-------- DATA EXCERPTS

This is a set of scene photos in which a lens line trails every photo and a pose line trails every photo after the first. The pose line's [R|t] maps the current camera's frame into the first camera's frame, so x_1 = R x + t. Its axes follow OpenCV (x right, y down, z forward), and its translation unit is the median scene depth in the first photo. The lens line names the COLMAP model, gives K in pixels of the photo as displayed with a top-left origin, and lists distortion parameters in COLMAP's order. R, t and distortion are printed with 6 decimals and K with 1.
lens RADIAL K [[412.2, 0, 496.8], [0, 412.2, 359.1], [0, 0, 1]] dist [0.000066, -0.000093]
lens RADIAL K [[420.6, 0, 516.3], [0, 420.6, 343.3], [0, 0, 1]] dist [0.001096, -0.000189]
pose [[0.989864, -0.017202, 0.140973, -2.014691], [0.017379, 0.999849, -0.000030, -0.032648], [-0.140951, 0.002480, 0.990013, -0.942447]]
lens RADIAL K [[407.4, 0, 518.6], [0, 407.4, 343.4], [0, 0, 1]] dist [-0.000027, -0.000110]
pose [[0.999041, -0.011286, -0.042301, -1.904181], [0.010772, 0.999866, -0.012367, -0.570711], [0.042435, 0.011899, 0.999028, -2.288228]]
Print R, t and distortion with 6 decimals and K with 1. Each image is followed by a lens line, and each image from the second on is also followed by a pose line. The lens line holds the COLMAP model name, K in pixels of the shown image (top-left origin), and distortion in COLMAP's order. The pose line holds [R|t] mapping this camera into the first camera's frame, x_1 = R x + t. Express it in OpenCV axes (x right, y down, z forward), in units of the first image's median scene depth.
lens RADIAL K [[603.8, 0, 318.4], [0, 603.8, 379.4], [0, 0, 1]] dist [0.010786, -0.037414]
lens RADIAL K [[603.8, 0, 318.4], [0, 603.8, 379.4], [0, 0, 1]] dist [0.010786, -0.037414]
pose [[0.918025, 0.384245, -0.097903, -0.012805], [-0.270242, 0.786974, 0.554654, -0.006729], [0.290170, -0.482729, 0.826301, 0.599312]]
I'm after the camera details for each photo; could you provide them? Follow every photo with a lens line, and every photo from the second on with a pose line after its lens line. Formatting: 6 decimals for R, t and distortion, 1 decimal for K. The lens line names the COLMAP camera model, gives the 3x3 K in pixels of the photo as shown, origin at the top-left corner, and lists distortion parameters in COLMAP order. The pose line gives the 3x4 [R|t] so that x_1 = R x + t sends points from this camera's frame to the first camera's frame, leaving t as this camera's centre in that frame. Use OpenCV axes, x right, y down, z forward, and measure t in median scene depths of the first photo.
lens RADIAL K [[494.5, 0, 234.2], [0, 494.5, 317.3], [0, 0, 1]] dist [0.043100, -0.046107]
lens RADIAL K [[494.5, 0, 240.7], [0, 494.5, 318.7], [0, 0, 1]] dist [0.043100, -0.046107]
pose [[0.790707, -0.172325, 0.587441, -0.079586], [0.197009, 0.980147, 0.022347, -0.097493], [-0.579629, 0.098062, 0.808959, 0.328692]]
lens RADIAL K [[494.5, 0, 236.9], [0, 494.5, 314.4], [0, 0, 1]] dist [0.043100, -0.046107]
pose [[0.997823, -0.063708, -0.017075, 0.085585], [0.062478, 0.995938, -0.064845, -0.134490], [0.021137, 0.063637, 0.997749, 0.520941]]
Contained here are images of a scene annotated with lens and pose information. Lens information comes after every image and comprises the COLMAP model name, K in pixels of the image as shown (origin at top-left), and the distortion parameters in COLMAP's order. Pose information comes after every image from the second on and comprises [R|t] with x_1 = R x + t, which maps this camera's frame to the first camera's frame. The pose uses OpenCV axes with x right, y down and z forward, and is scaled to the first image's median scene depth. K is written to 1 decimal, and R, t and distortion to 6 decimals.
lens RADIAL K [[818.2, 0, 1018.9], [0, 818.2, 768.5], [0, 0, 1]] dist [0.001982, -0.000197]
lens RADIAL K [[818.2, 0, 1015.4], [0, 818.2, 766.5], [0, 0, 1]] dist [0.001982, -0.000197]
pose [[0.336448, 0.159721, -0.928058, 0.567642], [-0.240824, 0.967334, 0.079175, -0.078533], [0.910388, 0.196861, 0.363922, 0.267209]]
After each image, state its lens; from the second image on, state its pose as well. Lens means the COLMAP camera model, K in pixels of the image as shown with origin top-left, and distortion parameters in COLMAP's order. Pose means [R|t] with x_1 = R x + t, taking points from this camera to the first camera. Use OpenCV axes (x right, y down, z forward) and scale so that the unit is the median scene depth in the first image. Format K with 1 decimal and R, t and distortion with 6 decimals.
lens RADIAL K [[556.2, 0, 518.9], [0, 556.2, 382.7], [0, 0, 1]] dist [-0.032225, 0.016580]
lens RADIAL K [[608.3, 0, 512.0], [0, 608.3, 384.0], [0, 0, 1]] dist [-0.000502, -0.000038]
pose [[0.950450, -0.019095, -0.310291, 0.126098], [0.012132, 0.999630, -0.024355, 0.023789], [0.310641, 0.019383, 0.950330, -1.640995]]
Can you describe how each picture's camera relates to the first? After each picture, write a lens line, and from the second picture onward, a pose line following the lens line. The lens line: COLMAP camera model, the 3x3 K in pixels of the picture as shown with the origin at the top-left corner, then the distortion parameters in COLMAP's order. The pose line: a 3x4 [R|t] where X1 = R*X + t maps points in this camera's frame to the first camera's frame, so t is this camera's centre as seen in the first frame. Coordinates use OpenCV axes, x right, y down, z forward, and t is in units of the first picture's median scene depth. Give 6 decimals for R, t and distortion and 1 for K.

----------------

- _EXERCISE DESCRIPTION_
Reproduce the records above, switching every occurrence of "decimals" to "decimal places" and leaving all other text unchanged.

- _SOLUTION_
This is a set of scene photos in which a lens line trails every photo and a pose line trails every photo after the first. The pose line's [R|t] maps the current camera's frame into the first camera's frame, so x_1 = R x + t. Its axes follow OpenCV (x right, y down, z forward), and its translation unit is the median scene depth in the first photo. The lens line names the COLMAP model, gives K in pixels of the photo as displayed with a top-left origin, and lists distortion parameters in COLMAP's order. R, t and distortion are printed with 6 decimal places and K with 1.
lens RADIAL K [[412.2, 0, 496.8], [0, 412.2, 359.1], [0, 0, 1]] dist [0.000066, -0.000093]
lens RADIAL K [[420.6, 0, 516.3], [0, 420.6, 343.3], [0, 0, 1]] dist [0.001096, -0.000189]
pose [[0.989864, -0.017202, 0.140973, -2.014691], [0.017379, 0.999849, -0.000030, -0.032648], [-0.140951, 0.002480, 0.990013, -0.942447]]
lens RADIAL K [[407.4, 0, 518.6], [0, 407.4, 343.4], [0, 0, 1]] dist [-0.000027, -0.000110]
pose [[0.999041, -0.011286, -0.042301, -1.904181], [0.010772, 0.999866, -0.012367, -0.570711], [0.042435, 0.011899, 0.999028, -2.288228]]
Print R, t and distortion with 6 decimal places and K with 1. Each image is followed by a lens line, and each image from the second on is also followed by a pose line. The lens line holds the COLMAP model name, K in pixels of the shown image (top-left origin), and distortion in COLMAP's order. The pose line holds [R|t] mapping this camera into the first camera's frame, x_1 = R x + t. Express it in OpenCV axes (x right, y down, z forward), in units of the first image's median scene depth.
lens RADIAL K [[603.8, 0, 318.4], [0, 603.8, 379.4], [0, 0, 1]] dist [0.010786, -0.037414]
lens RADIAL K [[603.8, 0, 318.4], [0, 603.8, 379.4], [0, 0, 1]] dist [0.010786, -0.037414]
pose [[0.918025, 0.384245, -0.097903, -0.012805], [-0.270242, 0.786974, 0.554654, -0.006729], [0.290170, -0.482729, 0.826301, 0.599312]]
I'm after the camera details for each photo; could you provide them? Follow every photo with a lens line, and every photo from the second on with a pose line after its lens line. Formatting: 6 decimal places for R, t and distortion, 1 decimal for K. The lens line names the COLMAP camera model, gives the 3x3 K in pixels of the photo as shown, origin at the top-left corner, and lists distortion parameters in COLMAP order. The pose line gives the 3x4 [R|t] so that x_1 = R x + t sends points from this camera's frame to the first camera's frame, leaving t as this camera's centre in that frame. Use OpenCV axes, x right, y down, z forward, and measure t in median scene depths of the first photo.
lens RADIAL K [[494.5, 0, 234.2], [0, 494.5, 317.3], [0, 0, 1]] dist [0.043100, -0.046107]
lens RADIAL K [[494.5, 0, 240.7], [0, 494.5, 318.7], [0, 0, 1]] dist [0.043100, -0.046107]
pose [[0.790707, -0.172325, 0.587441, -0.079586], [0.197009, 0.980147, 0.022347, -0.097493], [-0.579629, 0.098062, 0.808959, 0.328692]]
lens RADIAL K [[494.5, 0, 236.9], [0, 494.5, 314.4], [0, 0, 1]] dist [0.043100, -0.046107]
pose [[0.997823, -0.063708, -0.017075, 0.085585], [0.062478, 0.995938, -0.064845, -0.134490], [0.021137, 0.063637, 0.997749, 0.520941]]
Contained here are images of a scene annotated with lens and pose information. Lens information comes after every image and comprises the COLMAP model name, K in pixels of the image as shown (origin at top-left), and the distortion parameters in COLMAP's order. Pose information comes after every image from the second on and comprises [R|t] with x_1 = R x + t, which maps this camera's frame to the first camera's frame. The pose uses OpenCV axes with x right, y down and z forward, and is scaled to the first image's median scene depth. K is written to 1 decimal, and R, t and distortion to 6 decimal places.
lens RADIAL K [[818.2, 0, 1018.9], [0, 818.2, 768.5], [0, 0, 1]] dist [0.001982, -0.000197]
lens RADIAL K [[818.2, 0, 1015.4], [0, 818.2, 766.5], [0, 0, 1]] dist [0.001982, -0.000197]
pose [[0.336448, 0.159721, -0.928058, 0.567642], [-0.240824, 0.967334, 0.079175, -0.078533], [0.910388, 0.196861, 0.363922, 0.267209]]
After each image, state its lens; from the second image on, state its pose as well. Lens means the COLMAP camera model, K in pixels of the image as shown with origin top-left, and distortion parameters in COLMAP's order. Pose means [R|t] with x_1 = R x + t, taking points from this camera to the first camera. Use OpenCV axes (x right, y down, z forward) and scale so that the unit is the median scene depth in the first image. Format K with 1 decimal and R, t and distortion with 6 decimal places.
lens RADIAL K [[556.2, 0, 518.9], [0, 556.2, 382.7], [0, 0, 1]] dist [-0.032225, 0.016580]
lens RADIAL K [[608.3, 0, 512.0], [0, 608.3, 384.0], [0, 0, 1]] dist [-0.000502, -0.000038]
pose [[0.950450, -0.019095, -0.310291, 0.126098], [0.012132, 0.999630, -0.024355, 0.023789], [0.310641, 0.019383, 0.950330, -1.640995]]
Can you describe how each picture's camera relates to the first? After each picture, write a lens line, and from the second picture onward, a pose line following the lens line. The lens line: COLMAP camera model, the 3x3 K in pixels of the picture as shown with the origin at the top-left corner, then the distortion parameters in COLMAP's order. The pose line: a 3x4 [R|t] where X1 = R*X + t maps points in this camera's frame to the first camera's frame, so t is this camera's centre as seen in the first frame. Coordinates use OpenCV axes, x right, y down, z forward, and t is in units of the first picture's median scene depth. Give 6 decimal places for R, t and distortion and 1 for K.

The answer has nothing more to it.